## PROBLEM
Go through the listing below from the line containing "Kinh Nghiệm Mua Tóc Giả Online: Cách" to its last line, retyping each line exactly and nothing else.

## ENTRIES SUPPLIED

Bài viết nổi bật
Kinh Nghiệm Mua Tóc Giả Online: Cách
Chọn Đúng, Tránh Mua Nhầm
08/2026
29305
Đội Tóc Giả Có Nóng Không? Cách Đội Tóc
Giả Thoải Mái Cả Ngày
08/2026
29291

## WRITTEN ANSWER
Kinh Nghiệm Mua Tóc Giả Online: Cách
Chọn Đúng, Tránh Mua Nhầm
08/2026
29305
Đội Tóc Giả Có Nóng Không? Cách Đội Tóc
Giả Thoải Mái Cả Ngày
08/2026
29291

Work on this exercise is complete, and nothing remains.